--- START ---

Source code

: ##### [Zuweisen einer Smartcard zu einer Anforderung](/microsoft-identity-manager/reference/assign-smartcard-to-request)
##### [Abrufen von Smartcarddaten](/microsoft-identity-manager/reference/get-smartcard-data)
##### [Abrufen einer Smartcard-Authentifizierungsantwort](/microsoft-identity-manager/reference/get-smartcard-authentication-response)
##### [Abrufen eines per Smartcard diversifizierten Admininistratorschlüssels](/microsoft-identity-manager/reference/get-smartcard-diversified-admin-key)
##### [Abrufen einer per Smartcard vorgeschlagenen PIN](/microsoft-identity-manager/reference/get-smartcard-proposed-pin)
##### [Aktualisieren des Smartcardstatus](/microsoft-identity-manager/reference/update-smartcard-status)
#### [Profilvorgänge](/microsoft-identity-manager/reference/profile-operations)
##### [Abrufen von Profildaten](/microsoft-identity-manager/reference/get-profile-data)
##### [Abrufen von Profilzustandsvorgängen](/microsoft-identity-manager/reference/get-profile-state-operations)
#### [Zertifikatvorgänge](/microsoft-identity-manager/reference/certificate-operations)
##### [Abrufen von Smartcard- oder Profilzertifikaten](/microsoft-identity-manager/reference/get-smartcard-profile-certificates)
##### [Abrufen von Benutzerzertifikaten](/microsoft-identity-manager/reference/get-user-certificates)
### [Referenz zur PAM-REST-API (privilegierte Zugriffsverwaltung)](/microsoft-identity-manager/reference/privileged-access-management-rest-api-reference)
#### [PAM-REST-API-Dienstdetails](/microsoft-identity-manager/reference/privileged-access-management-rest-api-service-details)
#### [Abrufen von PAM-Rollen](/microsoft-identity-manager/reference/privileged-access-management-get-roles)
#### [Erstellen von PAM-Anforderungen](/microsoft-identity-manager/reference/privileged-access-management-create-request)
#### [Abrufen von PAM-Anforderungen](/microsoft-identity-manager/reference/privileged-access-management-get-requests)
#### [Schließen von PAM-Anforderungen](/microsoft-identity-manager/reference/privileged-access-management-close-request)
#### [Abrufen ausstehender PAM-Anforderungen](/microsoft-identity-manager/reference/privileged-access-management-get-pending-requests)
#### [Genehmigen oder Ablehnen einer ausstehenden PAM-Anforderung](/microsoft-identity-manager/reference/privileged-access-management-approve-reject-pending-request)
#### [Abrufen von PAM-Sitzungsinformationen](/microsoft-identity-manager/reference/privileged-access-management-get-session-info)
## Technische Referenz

--- END ---

Assigned task.
Find every line above where the word "data" occurs, and copy that line.

Result of this task.
##### [Abrufen von Smartcarddaten](/microsoft-identity-manager/reference/get-smartcard-data)
##### [Abrufen von Profildaten](/microsoft-identity-manager/reference/get-profile-data)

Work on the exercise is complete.